Set down the full listing exactly as given. Any pictures are to be left out.

DATA FOR THE TASK:
>>>>
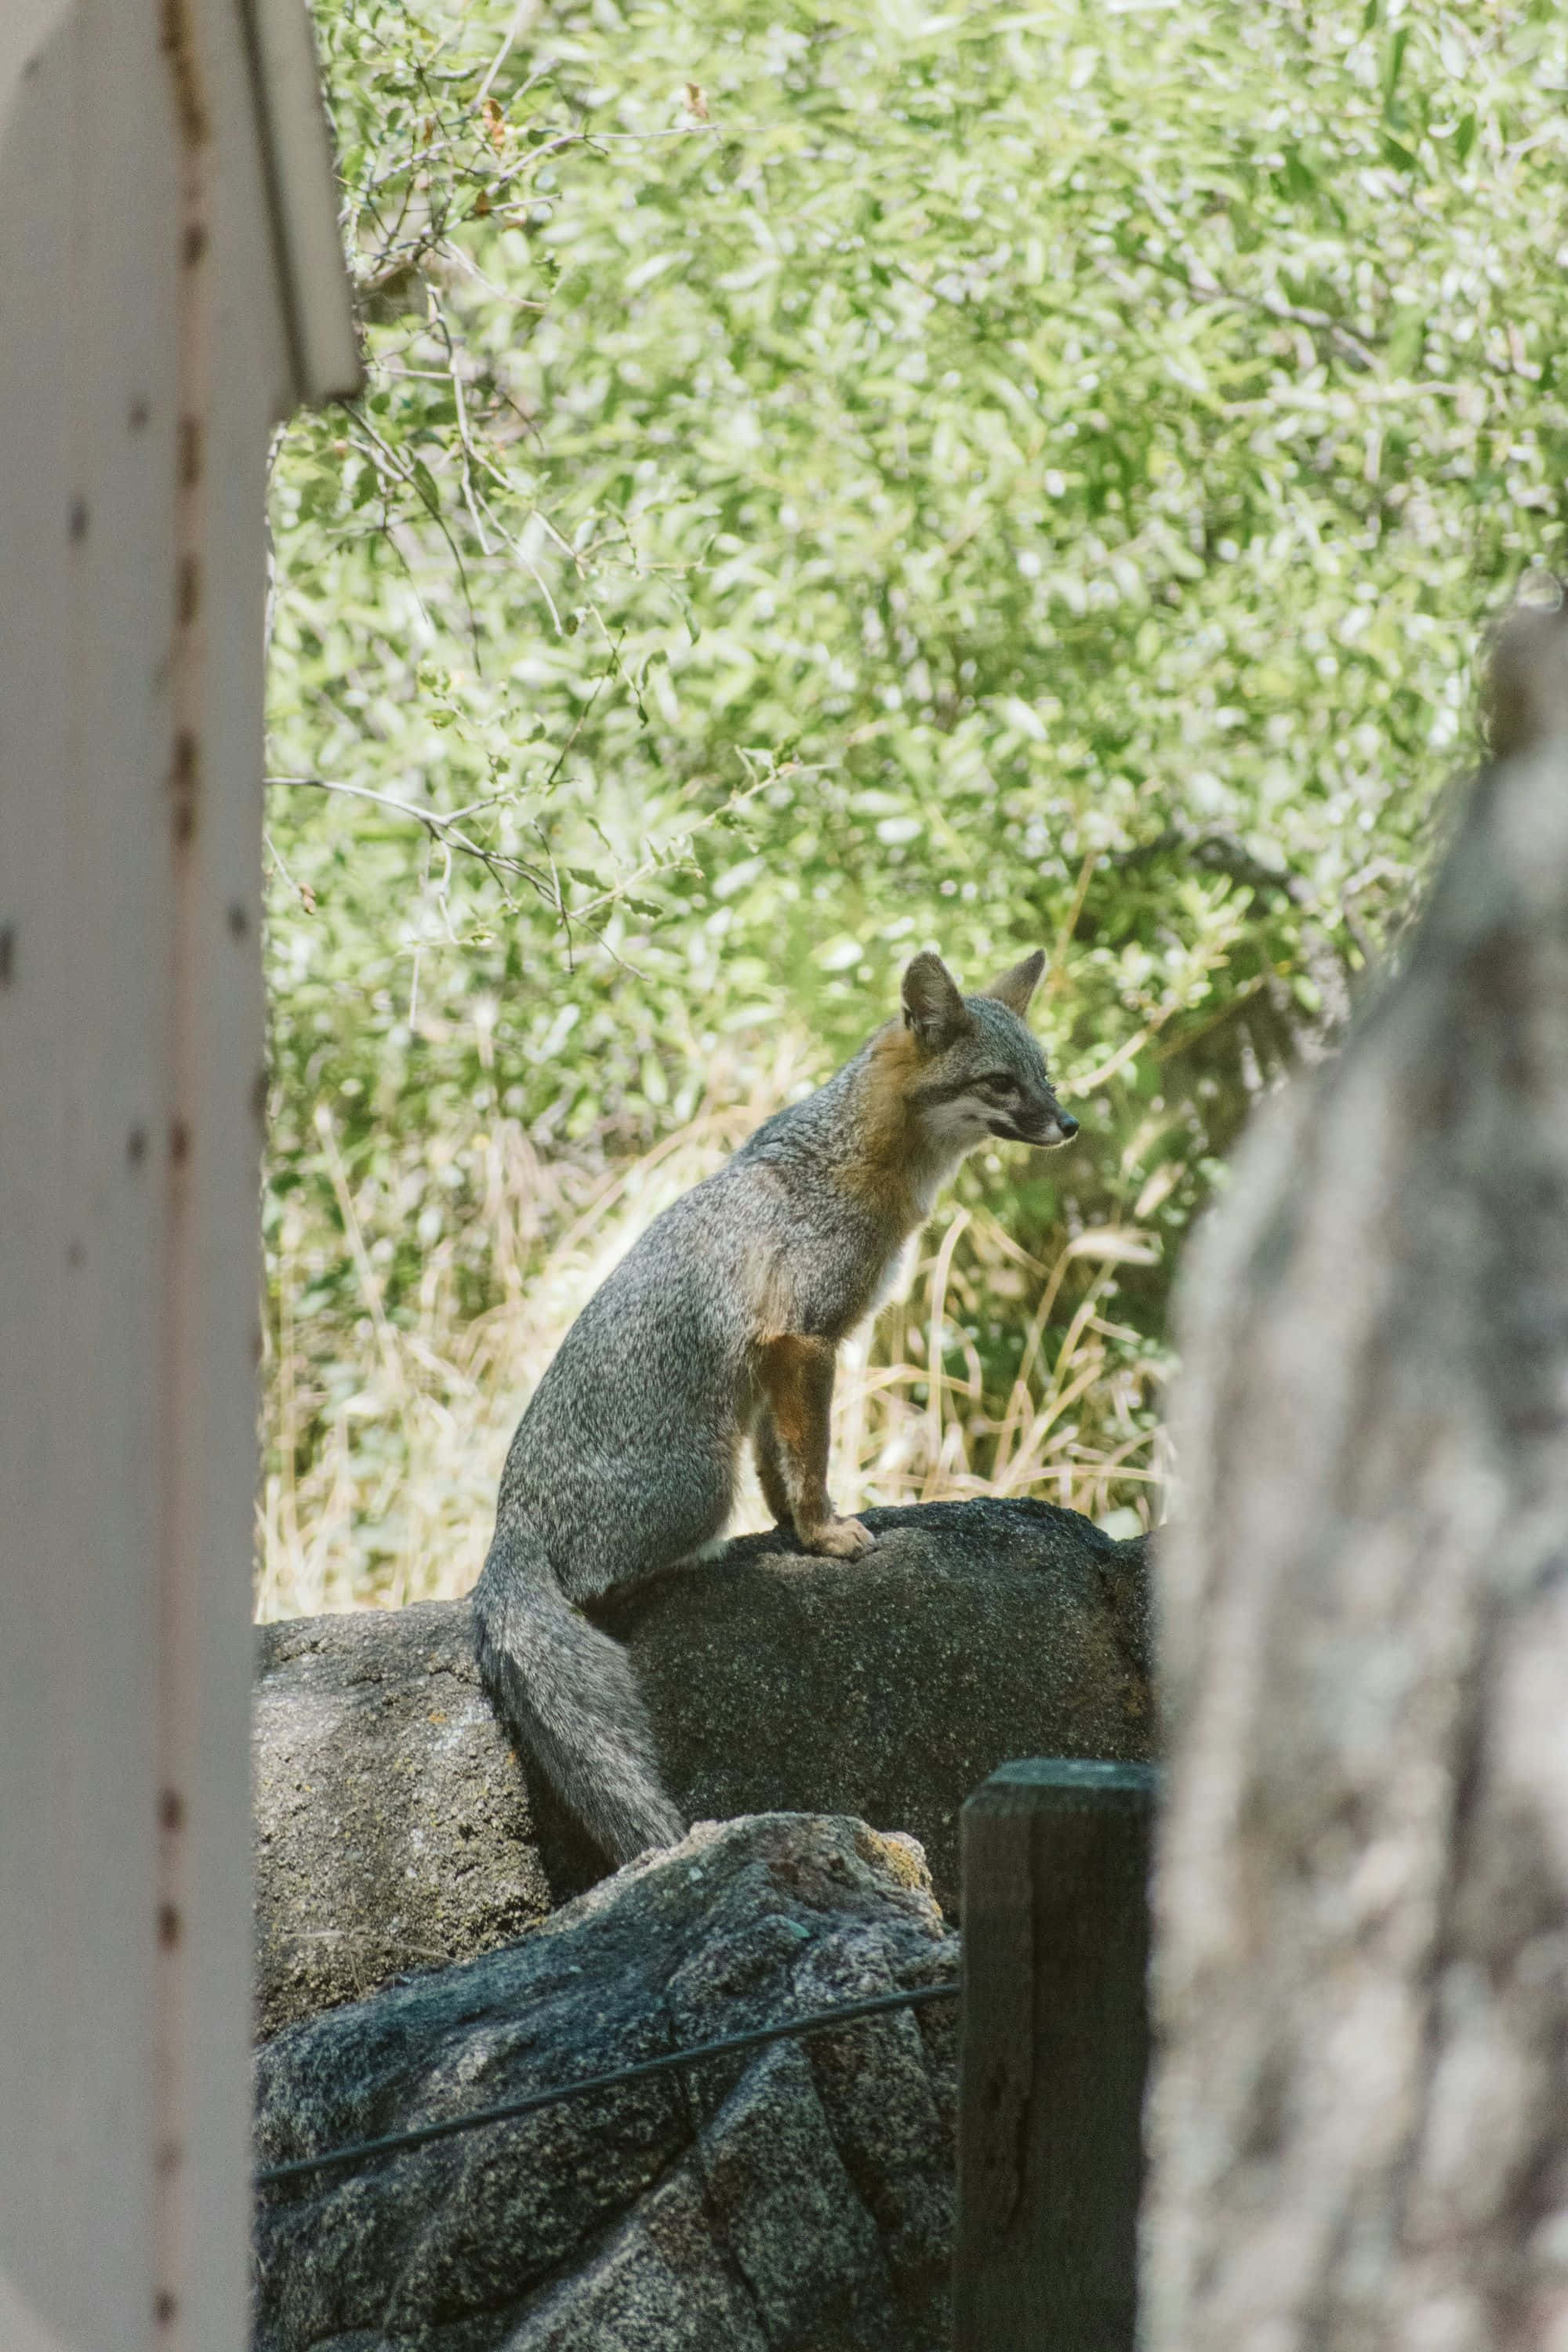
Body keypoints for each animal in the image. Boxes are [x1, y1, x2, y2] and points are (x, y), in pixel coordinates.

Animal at [472, 947, 1078, 1864]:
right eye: (1003, 1083)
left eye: (1043, 1075)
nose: (1069, 1124)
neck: (850, 1160)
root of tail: (510, 1530)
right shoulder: (804, 1337)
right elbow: (812, 1454)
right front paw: (826, 1535)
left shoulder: (771, 1362)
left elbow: (781, 1462)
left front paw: (794, 1529)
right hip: (698, 1483)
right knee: (604, 1579)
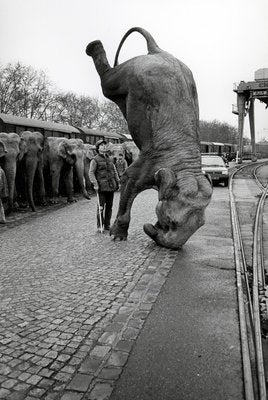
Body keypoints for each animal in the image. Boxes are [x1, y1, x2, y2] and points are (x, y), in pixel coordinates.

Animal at [87, 26, 213, 248]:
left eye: (201, 225)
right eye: (171, 221)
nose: (170, 245)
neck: (186, 166)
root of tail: (157, 50)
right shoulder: (148, 161)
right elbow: (128, 180)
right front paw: (117, 236)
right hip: (125, 74)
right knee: (107, 82)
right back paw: (93, 46)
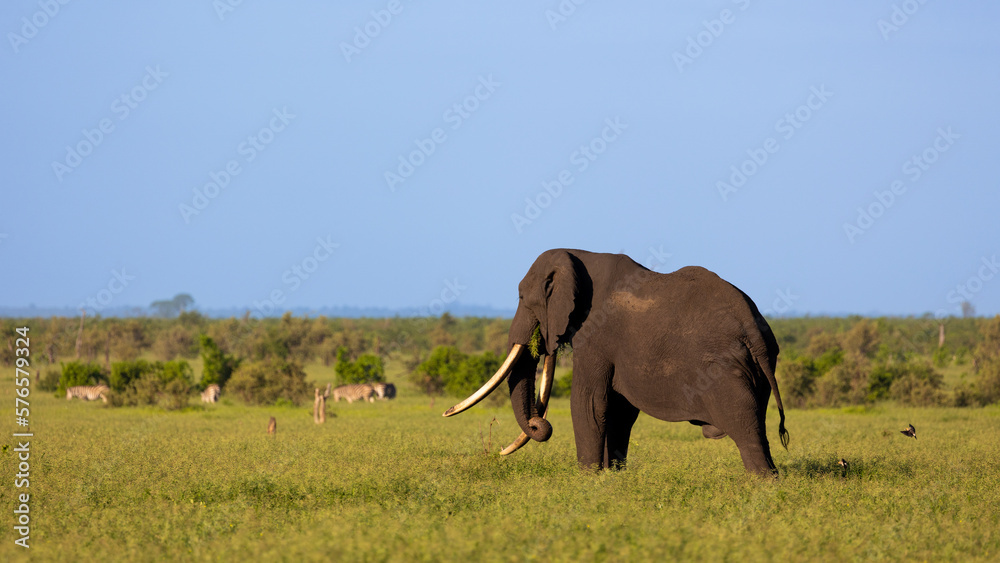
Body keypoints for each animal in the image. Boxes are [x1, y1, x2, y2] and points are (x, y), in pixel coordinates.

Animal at [444, 249, 789, 475]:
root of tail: (752, 326)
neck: (579, 257)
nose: (538, 425)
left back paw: (762, 484)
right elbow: (619, 409)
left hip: (724, 368)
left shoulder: (596, 334)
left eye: (521, 298)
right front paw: (612, 477)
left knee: (744, 424)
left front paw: (586, 478)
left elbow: (588, 402)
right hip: (758, 366)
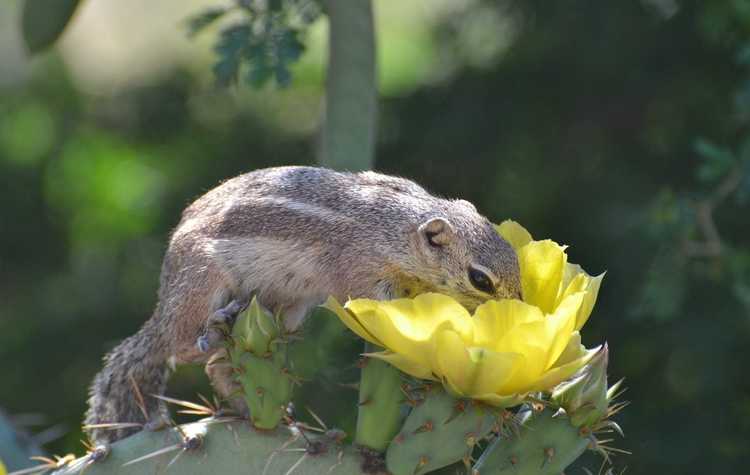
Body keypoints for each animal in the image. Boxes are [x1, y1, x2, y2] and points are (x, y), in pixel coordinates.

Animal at [83, 166, 524, 446]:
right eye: (480, 279)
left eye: (516, 262)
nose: (518, 308)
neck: (394, 228)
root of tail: (164, 300)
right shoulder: (358, 268)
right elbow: (370, 301)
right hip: (201, 282)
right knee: (181, 344)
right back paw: (208, 332)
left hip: (287, 310)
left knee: (220, 368)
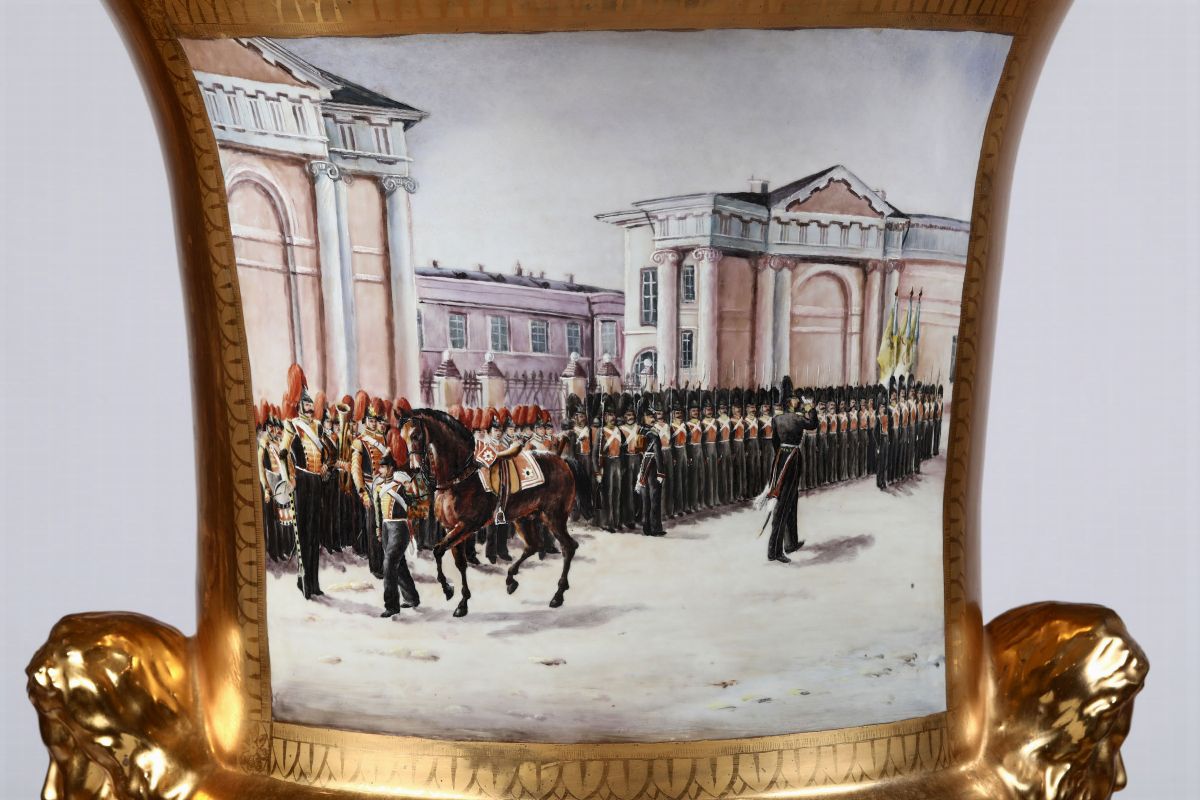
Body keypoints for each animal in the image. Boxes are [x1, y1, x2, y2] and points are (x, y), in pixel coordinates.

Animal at [397, 409, 584, 617]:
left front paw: (448, 589)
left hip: (553, 516)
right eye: (402, 437)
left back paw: (558, 595)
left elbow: (438, 550)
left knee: (568, 547)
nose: (414, 468)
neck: (460, 477)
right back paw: (511, 579)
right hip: (524, 518)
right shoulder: (450, 527)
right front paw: (462, 601)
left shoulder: (466, 526)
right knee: (533, 546)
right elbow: (458, 562)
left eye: (415, 435)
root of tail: (559, 459)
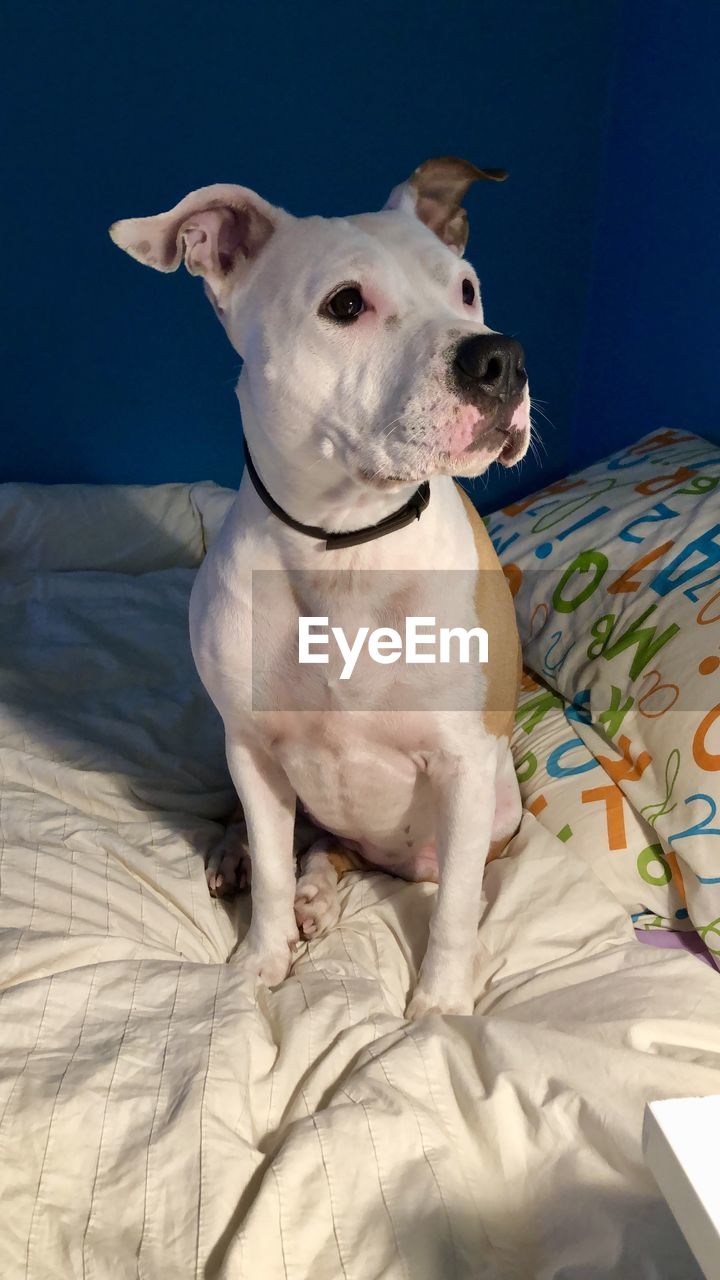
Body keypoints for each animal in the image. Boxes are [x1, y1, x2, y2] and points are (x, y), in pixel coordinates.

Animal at [110, 154, 527, 1013]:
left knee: (347, 852)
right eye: (346, 304)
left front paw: (440, 1009)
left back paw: (324, 889)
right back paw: (255, 866)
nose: (500, 358)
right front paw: (257, 961)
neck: (346, 547)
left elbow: (457, 907)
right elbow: (271, 866)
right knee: (289, 840)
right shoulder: (253, 748)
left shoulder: (466, 766)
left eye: (467, 288)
<<<<
SOLVED EXERCISE:
Body keypoints for each animal in the image. Boxes are [x1, y1, x2, y2] and points are (x, y), in pixel coordinates.

Animal at [472, 947, 1078, 1864]:
right eye: (1003, 1083)
left eye: (1043, 1075)
nose: (1069, 1124)
neck: (850, 1160)
root of tail: (510, 1530)
right shoulder: (804, 1337)
right elbow: (812, 1454)
right front paw: (826, 1535)
left shoulder: (771, 1362)
left elbow: (781, 1462)
left front paw: (794, 1529)
right hip: (698, 1483)
right knee: (604, 1579)
Body keypoints for each animal in the image. Boxes are [x1, y1, x2, y2] and points are (x, y), in pixel coordinates.

Animal at [87, 26, 213, 248]:
left eye: (201, 225)
right eye: (171, 221)
nose: (170, 245)
neck: (186, 166)
root of tail: (157, 50)
right shoulder: (148, 161)
right elbow: (128, 180)
right front paw: (117, 236)
right hip: (125, 74)
right knee: (107, 82)
right back paw: (93, 46)
Body keypoints for each animal in the image. Boxes are [x1, y1, x2, y2] and points are (x, y), in pixel coordinates.

Animal at [444, 249, 789, 475]:
root of tail: (752, 326)
neck: (579, 257)
nose: (538, 425)
left back paw: (762, 484)
right elbow: (619, 409)
left hip: (724, 368)
left shoulder: (596, 334)
left eye: (521, 298)
right front paw: (612, 477)
left knee: (744, 424)
left front paw: (586, 478)
left elbow: (588, 402)
right hip: (758, 366)
Body keypoints for each animal in the image. Boxes are [x1, y1, x2, y2] and points are (x, y), in pixel coordinates.

Animal at [83, 166, 524, 446]:
right eye: (480, 279)
left eye: (516, 262)
nose: (518, 308)
neck: (394, 228)
root of tail: (164, 300)
right shoulder: (358, 268)
right elbow: (370, 301)
right hip: (201, 282)
right knee: (181, 344)
right back paw: (208, 332)
left hip: (287, 310)
left knee: (220, 368)
Body keypoints for each animal in the image. Boxes are [x1, y1, x2, y2] and points are (x, y), in pixel coordinates.

Animal at [397, 409, 584, 617]:
left front paw: (448, 589)
left hip: (553, 516)
right eye: (402, 437)
left back paw: (558, 595)
left elbow: (438, 550)
left knee: (568, 547)
nose: (414, 468)
neck: (460, 477)
right back paw: (511, 579)
right hip: (524, 518)
right shoulder: (450, 527)
right front paw: (462, 601)
left shoulder: (466, 526)
right knee: (533, 546)
right elbow: (458, 562)
left eye: (415, 435)
root of tail: (559, 459)
Body keypoints for each animal in the image. Boxes are [x1, y1, x2, y2] and points are (x, y), in pixel coordinates.

Animal at [110, 154, 527, 1013]:
left knee: (347, 852)
right eye: (346, 304)
left front paw: (440, 1009)
left back paw: (324, 889)
right back paw: (255, 866)
nose: (500, 358)
right front paw: (257, 961)
neck: (346, 547)
left elbow: (457, 907)
right elbow: (271, 866)
right knee: (289, 840)
right shoulder: (253, 748)
left shoulder: (466, 766)
left eye: (467, 288)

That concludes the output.